This seems so shallow but it reinforces my belief that we categorise ourselves and filter our world through our obesity…just like someone who is depressed. And this stops us from sharing so many of our good qualities with others. We allow ourselves to become less of a human being. We allow ourselves to watch the rest of the world go by. I am certain that there is the rare human who weighs 150 kilos and takes part in everything, but I’d be certain also that they are RARE! How many of us have sat back and said no to something, or not taken part in something that we really wanted to because of our weight? Or has our weight physically limited us in such a way that we can’t do something because of it?
Having made the no more WW decision, I have to acknowledge that there are physical limitations associated with my size. I want to go horse-riding but unless there’s a something like a Clydesdale-Thoroughbred cross on hand that’s pretty much a no-go. I’m hesitant to go ice-skating because the last time I did I was in some serious pain in my feet in a very short time, I’m planning on testing the (frozen) waters on Saturday though. I wish I could do the free fall thing at Questacon, but I wouldn’t fit in the jumpsuits they have and I can’t support my weight with my arms. I’d like to fit easily into seats in restaurants, theatres, aeroplanes and the like. There’s more but I’m actually having a hard time thinking of things to add to the list just now. There’s lots of things that would be easier if there was less of me but which I do anyway.
The thing is, I’ve been on a bit of a journey of self-discovery too in the last few years.

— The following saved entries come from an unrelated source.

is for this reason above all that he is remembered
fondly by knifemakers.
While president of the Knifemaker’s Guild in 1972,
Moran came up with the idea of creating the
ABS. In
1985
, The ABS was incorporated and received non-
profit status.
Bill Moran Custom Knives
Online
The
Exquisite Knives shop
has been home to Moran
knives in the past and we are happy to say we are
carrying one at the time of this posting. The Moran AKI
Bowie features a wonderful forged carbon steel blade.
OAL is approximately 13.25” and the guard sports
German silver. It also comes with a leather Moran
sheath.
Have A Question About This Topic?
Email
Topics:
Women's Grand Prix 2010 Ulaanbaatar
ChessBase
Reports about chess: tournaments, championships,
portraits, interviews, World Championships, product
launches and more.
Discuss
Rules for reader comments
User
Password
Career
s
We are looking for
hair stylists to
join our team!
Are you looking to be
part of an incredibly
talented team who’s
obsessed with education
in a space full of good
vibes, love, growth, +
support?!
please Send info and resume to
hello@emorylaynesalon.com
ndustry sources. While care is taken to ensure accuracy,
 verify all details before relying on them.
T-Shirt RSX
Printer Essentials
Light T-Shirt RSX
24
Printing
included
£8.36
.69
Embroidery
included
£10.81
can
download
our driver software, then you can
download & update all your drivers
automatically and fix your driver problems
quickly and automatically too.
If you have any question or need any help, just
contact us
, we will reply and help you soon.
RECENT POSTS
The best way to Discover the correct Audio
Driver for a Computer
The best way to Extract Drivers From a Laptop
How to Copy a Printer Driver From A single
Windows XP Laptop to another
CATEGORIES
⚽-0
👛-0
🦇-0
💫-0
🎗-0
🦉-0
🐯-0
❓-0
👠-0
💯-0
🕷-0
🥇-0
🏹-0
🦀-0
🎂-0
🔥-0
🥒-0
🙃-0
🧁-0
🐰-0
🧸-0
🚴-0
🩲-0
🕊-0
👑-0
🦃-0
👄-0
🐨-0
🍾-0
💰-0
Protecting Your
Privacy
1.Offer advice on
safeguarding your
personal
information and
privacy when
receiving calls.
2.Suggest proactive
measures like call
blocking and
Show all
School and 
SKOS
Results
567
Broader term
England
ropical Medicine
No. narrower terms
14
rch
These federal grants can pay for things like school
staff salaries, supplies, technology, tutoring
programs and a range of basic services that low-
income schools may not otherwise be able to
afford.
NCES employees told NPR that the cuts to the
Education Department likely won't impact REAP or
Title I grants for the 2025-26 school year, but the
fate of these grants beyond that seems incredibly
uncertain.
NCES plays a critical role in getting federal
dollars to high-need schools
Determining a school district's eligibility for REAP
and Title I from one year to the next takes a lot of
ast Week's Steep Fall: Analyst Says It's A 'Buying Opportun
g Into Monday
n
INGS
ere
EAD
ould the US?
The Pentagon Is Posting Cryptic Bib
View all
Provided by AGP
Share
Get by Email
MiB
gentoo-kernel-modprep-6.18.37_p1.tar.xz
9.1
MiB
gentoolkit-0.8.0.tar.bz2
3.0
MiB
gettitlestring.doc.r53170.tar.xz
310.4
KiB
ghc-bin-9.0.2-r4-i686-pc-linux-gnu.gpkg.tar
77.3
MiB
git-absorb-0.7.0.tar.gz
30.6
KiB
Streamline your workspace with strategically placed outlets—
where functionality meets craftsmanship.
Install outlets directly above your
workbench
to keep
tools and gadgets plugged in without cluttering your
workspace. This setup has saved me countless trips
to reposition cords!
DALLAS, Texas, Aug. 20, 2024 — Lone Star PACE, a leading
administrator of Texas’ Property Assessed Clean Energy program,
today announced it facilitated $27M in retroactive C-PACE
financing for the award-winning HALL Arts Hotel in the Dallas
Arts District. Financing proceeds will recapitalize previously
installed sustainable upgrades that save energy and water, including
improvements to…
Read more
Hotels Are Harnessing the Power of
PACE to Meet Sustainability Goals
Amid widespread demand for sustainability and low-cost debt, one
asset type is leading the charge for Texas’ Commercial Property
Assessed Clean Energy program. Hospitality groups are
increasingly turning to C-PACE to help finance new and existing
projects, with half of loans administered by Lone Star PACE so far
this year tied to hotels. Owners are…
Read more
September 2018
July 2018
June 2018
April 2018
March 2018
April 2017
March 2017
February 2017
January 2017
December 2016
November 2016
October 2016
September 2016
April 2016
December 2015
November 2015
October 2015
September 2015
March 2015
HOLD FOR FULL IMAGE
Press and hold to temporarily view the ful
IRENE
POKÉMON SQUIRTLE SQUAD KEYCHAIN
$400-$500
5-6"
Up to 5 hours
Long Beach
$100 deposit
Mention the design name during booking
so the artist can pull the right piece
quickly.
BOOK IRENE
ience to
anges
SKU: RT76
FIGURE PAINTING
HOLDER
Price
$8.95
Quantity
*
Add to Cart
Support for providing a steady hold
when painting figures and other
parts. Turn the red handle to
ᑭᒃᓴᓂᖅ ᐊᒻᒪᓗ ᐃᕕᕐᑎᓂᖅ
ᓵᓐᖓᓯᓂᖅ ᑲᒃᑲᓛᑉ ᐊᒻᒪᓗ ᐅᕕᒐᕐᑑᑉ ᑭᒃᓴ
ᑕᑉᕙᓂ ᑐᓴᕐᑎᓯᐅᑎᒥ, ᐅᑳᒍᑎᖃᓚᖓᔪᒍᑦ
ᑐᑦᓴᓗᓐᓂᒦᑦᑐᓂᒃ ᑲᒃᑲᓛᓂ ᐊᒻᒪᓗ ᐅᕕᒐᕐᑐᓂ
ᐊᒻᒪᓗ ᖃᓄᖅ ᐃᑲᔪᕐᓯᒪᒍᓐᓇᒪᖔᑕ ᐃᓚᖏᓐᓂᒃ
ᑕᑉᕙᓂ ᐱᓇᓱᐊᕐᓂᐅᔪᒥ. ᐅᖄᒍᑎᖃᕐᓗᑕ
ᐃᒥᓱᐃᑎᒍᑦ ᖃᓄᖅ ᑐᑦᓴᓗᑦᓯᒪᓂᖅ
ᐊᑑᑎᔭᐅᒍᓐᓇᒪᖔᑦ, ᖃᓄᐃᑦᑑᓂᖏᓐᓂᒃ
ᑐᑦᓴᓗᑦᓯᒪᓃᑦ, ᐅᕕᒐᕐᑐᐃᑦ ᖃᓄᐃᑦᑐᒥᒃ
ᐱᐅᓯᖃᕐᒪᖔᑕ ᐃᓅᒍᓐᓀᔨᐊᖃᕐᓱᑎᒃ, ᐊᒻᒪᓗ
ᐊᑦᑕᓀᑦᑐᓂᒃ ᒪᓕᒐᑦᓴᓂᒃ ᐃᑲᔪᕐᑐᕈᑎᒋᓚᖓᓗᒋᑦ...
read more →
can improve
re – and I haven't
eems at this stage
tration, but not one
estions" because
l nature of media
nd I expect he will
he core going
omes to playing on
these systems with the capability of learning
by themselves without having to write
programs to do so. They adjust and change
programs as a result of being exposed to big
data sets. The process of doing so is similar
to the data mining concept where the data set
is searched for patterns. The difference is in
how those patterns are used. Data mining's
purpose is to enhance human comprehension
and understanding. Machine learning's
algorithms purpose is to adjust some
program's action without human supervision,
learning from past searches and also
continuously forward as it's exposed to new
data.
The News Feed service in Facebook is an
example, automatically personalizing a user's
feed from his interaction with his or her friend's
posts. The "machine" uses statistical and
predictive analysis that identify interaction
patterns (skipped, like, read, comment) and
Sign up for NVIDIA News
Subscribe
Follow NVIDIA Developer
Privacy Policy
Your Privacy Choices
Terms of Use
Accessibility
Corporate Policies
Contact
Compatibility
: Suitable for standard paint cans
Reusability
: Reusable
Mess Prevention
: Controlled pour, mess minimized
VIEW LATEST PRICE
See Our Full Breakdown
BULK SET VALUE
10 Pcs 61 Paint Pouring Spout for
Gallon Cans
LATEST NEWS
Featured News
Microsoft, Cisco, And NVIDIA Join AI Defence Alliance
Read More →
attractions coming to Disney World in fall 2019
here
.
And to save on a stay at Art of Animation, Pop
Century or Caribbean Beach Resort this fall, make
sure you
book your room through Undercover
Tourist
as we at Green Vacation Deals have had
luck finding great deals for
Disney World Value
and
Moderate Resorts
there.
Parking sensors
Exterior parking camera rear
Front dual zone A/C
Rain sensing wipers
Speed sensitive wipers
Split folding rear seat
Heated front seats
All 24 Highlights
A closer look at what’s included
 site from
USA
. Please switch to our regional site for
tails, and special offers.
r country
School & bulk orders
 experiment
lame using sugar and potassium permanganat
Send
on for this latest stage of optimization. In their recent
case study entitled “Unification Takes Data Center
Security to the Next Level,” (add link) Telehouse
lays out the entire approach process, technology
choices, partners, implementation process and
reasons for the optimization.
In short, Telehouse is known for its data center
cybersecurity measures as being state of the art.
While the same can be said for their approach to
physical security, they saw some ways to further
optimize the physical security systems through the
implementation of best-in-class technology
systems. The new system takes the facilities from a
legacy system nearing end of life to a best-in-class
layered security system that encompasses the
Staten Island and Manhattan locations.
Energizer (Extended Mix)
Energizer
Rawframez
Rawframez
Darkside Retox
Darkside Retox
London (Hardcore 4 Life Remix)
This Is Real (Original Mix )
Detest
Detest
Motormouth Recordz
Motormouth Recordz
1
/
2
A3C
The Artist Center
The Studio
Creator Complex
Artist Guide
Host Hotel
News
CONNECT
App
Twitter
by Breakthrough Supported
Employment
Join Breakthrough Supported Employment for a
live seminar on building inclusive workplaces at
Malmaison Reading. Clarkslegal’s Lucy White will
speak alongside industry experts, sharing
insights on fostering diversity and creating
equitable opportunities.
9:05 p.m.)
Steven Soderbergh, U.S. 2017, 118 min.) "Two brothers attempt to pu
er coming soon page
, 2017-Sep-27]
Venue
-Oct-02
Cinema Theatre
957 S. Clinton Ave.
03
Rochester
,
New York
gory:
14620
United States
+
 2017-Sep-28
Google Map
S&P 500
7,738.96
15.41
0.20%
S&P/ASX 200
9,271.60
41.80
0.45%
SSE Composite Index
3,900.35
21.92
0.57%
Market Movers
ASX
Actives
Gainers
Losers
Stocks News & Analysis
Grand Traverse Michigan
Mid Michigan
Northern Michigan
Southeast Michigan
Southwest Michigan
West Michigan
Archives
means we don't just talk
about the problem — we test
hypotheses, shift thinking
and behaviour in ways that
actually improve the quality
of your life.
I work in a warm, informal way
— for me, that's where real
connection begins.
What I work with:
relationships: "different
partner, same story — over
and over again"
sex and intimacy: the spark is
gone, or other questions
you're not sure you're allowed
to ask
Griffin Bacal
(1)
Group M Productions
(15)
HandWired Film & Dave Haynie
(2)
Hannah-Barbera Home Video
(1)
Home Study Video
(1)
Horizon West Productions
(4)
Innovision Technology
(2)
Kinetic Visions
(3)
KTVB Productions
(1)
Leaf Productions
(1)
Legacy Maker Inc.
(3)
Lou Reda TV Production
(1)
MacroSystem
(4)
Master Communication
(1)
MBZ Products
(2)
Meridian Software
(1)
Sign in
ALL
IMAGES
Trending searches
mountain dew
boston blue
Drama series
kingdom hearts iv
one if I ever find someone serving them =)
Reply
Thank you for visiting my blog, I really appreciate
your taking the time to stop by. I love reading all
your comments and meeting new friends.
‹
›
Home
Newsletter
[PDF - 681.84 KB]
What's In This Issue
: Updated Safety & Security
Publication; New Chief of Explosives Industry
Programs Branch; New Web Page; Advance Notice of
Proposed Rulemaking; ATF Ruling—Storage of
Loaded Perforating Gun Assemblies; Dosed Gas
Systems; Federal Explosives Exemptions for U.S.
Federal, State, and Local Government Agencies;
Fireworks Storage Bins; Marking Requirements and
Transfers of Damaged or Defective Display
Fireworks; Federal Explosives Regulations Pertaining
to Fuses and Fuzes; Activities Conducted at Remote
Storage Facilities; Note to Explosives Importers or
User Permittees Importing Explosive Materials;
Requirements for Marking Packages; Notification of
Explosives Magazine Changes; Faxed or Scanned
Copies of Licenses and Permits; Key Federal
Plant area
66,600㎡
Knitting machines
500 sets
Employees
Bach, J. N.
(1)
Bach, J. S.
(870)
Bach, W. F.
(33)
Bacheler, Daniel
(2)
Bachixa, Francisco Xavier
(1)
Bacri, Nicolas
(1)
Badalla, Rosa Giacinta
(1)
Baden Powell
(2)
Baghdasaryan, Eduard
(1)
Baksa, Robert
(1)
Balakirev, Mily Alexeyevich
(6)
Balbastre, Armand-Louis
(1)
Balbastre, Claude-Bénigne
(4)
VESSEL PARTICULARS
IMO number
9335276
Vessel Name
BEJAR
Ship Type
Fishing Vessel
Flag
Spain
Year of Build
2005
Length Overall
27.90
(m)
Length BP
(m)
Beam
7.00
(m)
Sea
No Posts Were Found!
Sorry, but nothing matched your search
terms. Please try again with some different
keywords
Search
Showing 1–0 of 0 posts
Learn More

And it’s happened not because I lost weight, but in spite of my weight.
Here’s something I wrote back in September last year:
I made a conscious decision years ago that my feelings of discomfort would not stop me from doing with my kids all the things we should be doing together as a family. So I decided I would go places with them, swim at public pools and at beaches, run around helping with soccer coaching (that one only lasted as long as David’s interest in soccer). And then I started doing stuff for myself. I wear sleeveless tops so I can be out when it’s hot without expiring. I bought clothes using the primary criteria of comfort rather than to hide my body. I went out on a limb and met people I knew from the net. I stood up in front of a theatre full of strangers and led a sing-a-long. I ended up on film doing the same (it’s in the Sydney Q&A bonus feature on the Serenity DVD) and when I watch that I DON’T cringe, laugh at the geekiness yes but the physical me? that I’m ok with.
Since then I’ve done more. I’ve taken up jewellery making and managed to sell some of my creations – I’ve never thought of myself as creative or artistic so this came as a bit of a surprise to me. I’ve dressed in dark ages period costume and participated in a living history display at a public event – being in the public gaze like that is hard. I’ve taken on the P&C presidency at my kids’ school – each time I run a meeting I’m conscious of being the fat person sitting at the front of the room with everyone looking at me (I’m sure none of them care what size I am, they’re all just grateful they don’t have to do my job but still, I feel exposed). I went for a job interview and convinced someone to hire me – my last job interview was 14 years ago and I was sure at the time that my (then much smaller) size was the reason I didn’t get the job (nonsense of course). I went out dancing and had a great time – need to do that more often.
Every day as I get dressed, as I move around, as I pass a reflective surface, I am confronted by my body. How I fit (or don’t) into my clothes, how I get hot and sweaty so very easily even in the middle of winter, how my reflected image sometimes makes me smile giving me a spring to my step and sometimes makes me wince and yank at my shirt trying to cover up the bulges (as if another layer of cloth somehow makes them invisible :P). I smile at myself more often now than I used to.
I don’t know why I was able to choose to at least sometimes put aside that filter Nat mentions. It’s not gone, at best I see double, but that seems to be enough.
I like who I am. I’m happy with what I’m doing with my life. There’s an effort involved but I suspect that’s not unique to being fat.
Could I be more, if there was less of me? I don’t know. But I do know that I’m being all that I can be now and that is good enough.